In the almost eight years of its existence, the National Ocean Policy (NOP) accomplished much good. The policy served as a framework for federal agencies and provided an outline for transparent and collaborative work to achieve nine agreed upon priority objectives - from coordinating and supporting management across the federal government to resiliency and adaptation to climate change and ocean acidification. It identified 213 practical, efficient, and responsible actions for agencies to complete that would support not just healthy and productive oceans, coasts, and Great Lakes, but also thriving coastal communities and a robust and safe ocean economy.
The National Ocean Policy also gave coastal regions the choice to come together and engage in integrated ocean planning. Ocean planning, as created by the NOP, for the first time allowed federally-recognized tribes and coastal states to sit as equal co-planners with the federal government to develop priority issues and actions for their region, while working to better engage ocean users and coastal communities in decision-making.
This effort resulted in the nation’s first ever regional ocean plans for the Northeast and Mid-Atlantic regions in 2016, both of which created best practices for planners and outlined actions to promote healthy ocean ecosystems, sustainable ocean uses, and good decision-making.
For nearly a decade, the NOP facilitated efficiencies, transparency, and federal, state, tribal collaboration with ocean users. It was never the boogeyman the oil and gas industry, their lobbyists, and a few House Republicans tried to push onto Congress and coastal communities.
All told, the most critics threw at it was that the NOP would create “regulatory uncertainty” and hurt the ocean economy, but never produced any fact-based science or evidence to back their claims, exposing their argument for what it really was --- a red herring used to sow disinterest in ensuring the federal government could effectively view its management of industrial use of the ocean through a more holistic lens.
To further advance this agenda, the Trump Administration took the opportunity last month to repeal the NOP and rebuild the policy into the administration’s own image --- an image that reflects the industry-centric, short-term economic gain game that they play with an overwhelming amount our nation’s natural resources, not just the ocean, coasts and Great Lakes.
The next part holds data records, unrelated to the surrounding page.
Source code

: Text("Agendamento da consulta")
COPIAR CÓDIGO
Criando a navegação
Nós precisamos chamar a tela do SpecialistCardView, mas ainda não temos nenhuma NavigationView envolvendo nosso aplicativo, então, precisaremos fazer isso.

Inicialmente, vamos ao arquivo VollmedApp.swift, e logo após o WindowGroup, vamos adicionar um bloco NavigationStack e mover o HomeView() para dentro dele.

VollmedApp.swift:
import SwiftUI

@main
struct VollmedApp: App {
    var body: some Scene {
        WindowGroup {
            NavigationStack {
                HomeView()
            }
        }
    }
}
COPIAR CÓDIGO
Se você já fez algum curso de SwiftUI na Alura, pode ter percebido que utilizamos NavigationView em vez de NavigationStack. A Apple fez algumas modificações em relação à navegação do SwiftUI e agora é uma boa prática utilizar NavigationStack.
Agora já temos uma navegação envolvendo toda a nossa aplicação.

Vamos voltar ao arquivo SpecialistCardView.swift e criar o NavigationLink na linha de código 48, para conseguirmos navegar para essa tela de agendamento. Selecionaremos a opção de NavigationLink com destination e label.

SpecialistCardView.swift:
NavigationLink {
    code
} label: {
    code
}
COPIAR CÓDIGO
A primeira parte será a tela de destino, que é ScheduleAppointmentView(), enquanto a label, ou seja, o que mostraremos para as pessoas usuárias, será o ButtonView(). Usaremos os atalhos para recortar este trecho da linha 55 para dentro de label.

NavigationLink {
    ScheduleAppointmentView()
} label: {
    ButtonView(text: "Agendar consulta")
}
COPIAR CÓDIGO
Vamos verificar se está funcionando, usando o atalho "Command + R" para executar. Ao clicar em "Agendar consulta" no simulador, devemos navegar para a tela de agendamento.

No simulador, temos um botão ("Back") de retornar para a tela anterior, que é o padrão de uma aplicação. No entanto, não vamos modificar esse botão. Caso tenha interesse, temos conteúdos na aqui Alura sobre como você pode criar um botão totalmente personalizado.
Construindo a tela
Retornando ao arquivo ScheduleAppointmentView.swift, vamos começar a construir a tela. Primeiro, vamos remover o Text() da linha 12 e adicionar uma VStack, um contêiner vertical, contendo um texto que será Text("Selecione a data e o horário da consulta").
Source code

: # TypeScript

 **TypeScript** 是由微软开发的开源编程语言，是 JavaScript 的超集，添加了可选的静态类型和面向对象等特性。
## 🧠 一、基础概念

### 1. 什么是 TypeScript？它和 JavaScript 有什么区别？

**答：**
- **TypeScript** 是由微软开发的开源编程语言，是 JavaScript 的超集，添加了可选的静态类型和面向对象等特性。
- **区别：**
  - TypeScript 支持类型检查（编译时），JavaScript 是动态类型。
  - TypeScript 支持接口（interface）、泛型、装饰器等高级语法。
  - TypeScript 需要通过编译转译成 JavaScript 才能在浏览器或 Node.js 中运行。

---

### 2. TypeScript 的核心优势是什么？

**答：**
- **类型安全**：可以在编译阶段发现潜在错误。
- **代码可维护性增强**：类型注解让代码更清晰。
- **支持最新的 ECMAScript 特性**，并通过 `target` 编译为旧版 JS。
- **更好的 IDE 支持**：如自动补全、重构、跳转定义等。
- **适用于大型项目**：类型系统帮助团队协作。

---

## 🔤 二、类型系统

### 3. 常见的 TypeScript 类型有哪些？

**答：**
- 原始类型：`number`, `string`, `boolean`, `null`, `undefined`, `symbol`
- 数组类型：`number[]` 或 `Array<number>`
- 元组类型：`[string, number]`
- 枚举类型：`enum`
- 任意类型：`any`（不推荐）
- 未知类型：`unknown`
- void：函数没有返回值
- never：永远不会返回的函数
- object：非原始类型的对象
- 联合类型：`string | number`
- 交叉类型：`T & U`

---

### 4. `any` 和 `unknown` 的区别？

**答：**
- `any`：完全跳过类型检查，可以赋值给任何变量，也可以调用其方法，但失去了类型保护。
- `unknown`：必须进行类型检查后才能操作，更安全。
This new “Trump Policy” contains several new points, most notably trading the NOP’s stewardship ethic to protect, maintain, and restore the ocean, our coasts, and Great Lakes for one focused on data, science, and coordination. On its face, those are good things – and in fact things the NOP already embraced. What is missing is the statement of intent to foster stewardship. If the NOP was a scale equally balancing conservation and sustainable use, the Trump Policy is a scale with a thumb pressing down hard on the use side.
When you add this and Trump’s “America First” energy plan to the fact that nestled in the policy is a statement committing the federal government to ensure regulation and management decisions do not prevent productive and sustainable use of our nation’s waters, you can see where supporters of the balanced NOP have reason to be concerned. This is an ethic the Trump Administration has touted against nearly 80 environmental protections on the books to date.
According to the National Oceanic and Atmospheric Administration (NOAA), the recreational and tourism economy is growing at a rate faster than the rest of the economy. Every sector of the ocean economy grew in every single year the NOP existed – with only one blip - in 2015, the oil and gas sector fell in its contribution to GDP and employment. But hey, don’t blame that on the NOP, instead look at the decline of gas prices and an increased investment in renewable energy.
In the end, the NOP’s demise came because it tried to do something important that the Trump Administration doesn’t value or understand: a balanced approach to governance. For now, we live with the new reality, continue to support the states and tribes in their work to carry the torch forward, and plan for another day where brighter more balanced minds prevail.